▸ Tasks to complete
1/ Update the passage on prepositions and adverbs from "When we had" up to and including "off the meeting.", with "meeting" replaced by "party".
2/ Answer these questions about the passage on prepositions and adverbs:
(a) Under the old idea, what kind of words were prepositions said to come before?
(b) What did we use to call a preposition that didn't come before a noun phrase?
(c) When can the noun phrase be put afterwards?
3/ Pick up the passage on prepositions and phrasal verbs after its last line and keep writing it.

These words are always prepositions. However, if you want to know why some people think that the words in the first combinations are adverbs and the verbs in the second are prepositions, the reason is this.
For a long time we had a silly idea that we could define a class of words according to the word that came after it. So we defined prepositions as words that came before noun phrases. This is a bit unusual because we do not define any other types of word in this way. For example, we still say a verb is a verb, whether it comes before a noun, an adjective or another verb.
When we had a preposition which didn't come before a noun phrase, we used to say it was an adverb. In the first group of examples, the last word doesn't not have to come before a noun phrase. It's possible for the noun phrase to come before that last word, or there may not be any noun phrase at all:
- Put the meeting off
- I turned the offer down
- My car broke down
Because it is possible to have sentences with no nouns after these "phrasal verbs", the last word must be an adverb according to our old definition. We can put the noun phrase afterwards if there is a noun complement:
- Put off the meeting.

▸ Saved data entries
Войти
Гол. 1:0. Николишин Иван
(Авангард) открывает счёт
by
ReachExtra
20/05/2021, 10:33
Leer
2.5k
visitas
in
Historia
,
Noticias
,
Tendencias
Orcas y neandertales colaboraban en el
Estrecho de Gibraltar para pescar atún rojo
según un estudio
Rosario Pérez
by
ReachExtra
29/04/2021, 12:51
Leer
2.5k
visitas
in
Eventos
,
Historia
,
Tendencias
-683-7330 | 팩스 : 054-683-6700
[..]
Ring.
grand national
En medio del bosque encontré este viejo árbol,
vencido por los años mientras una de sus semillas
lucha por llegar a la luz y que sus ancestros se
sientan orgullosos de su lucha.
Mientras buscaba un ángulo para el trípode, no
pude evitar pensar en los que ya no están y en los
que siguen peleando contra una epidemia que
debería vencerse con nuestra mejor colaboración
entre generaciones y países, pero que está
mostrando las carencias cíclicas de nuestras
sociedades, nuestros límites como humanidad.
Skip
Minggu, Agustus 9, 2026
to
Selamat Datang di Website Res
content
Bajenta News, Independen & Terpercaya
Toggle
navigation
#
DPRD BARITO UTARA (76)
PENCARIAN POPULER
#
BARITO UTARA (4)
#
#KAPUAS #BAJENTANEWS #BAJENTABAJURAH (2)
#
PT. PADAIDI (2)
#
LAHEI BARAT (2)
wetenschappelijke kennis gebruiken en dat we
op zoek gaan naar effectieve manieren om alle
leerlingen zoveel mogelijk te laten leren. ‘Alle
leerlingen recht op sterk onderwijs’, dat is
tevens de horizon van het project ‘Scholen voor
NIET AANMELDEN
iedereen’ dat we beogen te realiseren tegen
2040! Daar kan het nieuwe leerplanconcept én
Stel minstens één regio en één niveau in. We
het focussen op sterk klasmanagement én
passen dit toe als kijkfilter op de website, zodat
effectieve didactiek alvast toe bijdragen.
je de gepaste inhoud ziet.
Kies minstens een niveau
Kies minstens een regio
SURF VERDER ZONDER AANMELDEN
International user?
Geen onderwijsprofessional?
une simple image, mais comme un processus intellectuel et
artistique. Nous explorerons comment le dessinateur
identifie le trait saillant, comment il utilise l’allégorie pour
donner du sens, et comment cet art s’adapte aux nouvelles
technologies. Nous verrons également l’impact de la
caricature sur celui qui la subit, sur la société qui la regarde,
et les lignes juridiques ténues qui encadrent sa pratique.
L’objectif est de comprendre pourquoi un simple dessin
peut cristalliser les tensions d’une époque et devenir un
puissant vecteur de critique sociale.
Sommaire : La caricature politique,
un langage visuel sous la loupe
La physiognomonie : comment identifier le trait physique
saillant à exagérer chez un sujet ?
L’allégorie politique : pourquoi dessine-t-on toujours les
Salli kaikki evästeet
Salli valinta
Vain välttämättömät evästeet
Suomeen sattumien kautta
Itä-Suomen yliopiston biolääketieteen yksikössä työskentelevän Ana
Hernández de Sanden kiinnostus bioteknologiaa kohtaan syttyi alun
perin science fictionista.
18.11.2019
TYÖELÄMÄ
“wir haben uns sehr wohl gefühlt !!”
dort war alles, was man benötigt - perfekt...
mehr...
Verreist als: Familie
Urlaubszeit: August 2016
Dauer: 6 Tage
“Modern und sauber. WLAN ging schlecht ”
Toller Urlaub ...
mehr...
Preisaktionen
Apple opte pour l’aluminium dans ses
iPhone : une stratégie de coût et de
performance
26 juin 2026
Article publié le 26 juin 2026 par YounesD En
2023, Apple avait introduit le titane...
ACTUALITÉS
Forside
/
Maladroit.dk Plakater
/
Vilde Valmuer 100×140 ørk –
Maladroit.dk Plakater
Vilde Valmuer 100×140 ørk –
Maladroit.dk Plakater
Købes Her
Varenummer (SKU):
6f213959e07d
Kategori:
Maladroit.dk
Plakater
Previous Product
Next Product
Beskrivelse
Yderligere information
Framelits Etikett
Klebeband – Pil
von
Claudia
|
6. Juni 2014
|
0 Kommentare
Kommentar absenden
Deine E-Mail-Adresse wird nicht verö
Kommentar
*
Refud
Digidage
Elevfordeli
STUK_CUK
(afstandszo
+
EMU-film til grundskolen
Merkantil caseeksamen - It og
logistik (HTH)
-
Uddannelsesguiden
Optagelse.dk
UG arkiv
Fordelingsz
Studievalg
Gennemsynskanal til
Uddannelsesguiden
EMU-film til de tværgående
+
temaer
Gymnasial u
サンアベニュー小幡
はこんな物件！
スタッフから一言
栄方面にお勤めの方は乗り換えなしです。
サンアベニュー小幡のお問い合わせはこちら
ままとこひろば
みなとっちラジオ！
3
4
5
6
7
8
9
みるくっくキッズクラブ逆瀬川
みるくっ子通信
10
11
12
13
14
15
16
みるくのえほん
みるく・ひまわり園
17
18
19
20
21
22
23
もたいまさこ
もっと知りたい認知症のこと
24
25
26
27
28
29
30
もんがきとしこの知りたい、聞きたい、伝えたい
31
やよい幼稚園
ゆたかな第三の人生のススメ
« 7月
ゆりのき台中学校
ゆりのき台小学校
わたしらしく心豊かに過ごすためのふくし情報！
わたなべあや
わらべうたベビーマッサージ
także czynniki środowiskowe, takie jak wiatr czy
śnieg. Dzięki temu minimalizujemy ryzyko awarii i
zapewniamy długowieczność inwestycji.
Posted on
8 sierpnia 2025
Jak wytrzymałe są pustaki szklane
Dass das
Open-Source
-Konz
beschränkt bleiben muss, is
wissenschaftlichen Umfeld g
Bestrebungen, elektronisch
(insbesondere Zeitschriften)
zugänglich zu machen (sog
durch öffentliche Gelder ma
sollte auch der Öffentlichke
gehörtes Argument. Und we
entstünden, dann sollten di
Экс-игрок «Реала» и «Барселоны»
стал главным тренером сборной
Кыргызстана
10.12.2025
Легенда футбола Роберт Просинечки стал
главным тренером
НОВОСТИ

▸ Exercise results
1/
When we had a preposition which didn't come before a noun phrase, we used to say it was an adverb. In the first group of examples, the last word doesn't not have to come before a noun phrase. It's possible for the noun phrase to come before that last word, or there may not be any noun phrase at all:
- Put the party off
- I turned the offer down
- My car broke down
Because it is possible to have sentences with no nouns after these "phrasal verbs", the last word must be an adverb according to our old definition. We can put the noun phrase afterwards if there is a noun complement:
- Put off the party.

2/
(a) Noun phrases.
(b) An adverb.
(c) When there is a noun complement.

3/
- Turn down the offer.
But this is not important. The noun does not have to come after the last word, so the old grammar says that that word cannot be a preposition. It must be an adverb.
In the second group of examples, there must be a complement. There is always a noun phrase after the last word:
- Look after your friends.
- Talk about your holidays.
- Wait for a bus.
These noun phrases have to come after the last word in the 'phrasal verb'. If we put the noun between the verb and the second part of the phrasal verb then the sentence will be ungrammatical:
- *Look your friends after. (wrong)
- *Talk your holidays about. (wrong)
- *Wait a bus for. (wrong)
Because the second part of these phrasal verbs must come before a noun, these words are classed as prepositions, in the old grammar.
In the third group, there are three words: the verb and two other words. There is always a noun phrase complement when we have a three word phrasal verb. Because the third word comes before a noun, the old fashioned grammar says it is a preposition. But the middle word doesn't come before a noun so it is an adverb - according to this old grammar:
- look forward to the party
- look (verb); forward (adverb because the next word isn't a noun phrase); to (preposition because the next word is a noun phrase); the party (noun phrase).
Of course the reality is that these extra words are prepositions in every example. There are many test we can do to show this.
What you really need to know about phrasal verbs
The important thing about phrasal verbs, is that for some of them, we can put the noun phrase between the verb and the preposition. If the noun phrase is a pronoun, then in these phrasal verbs the pronoun must go between the verb and the preposition:
- He picked it up.
- *He picked up it. (wrong).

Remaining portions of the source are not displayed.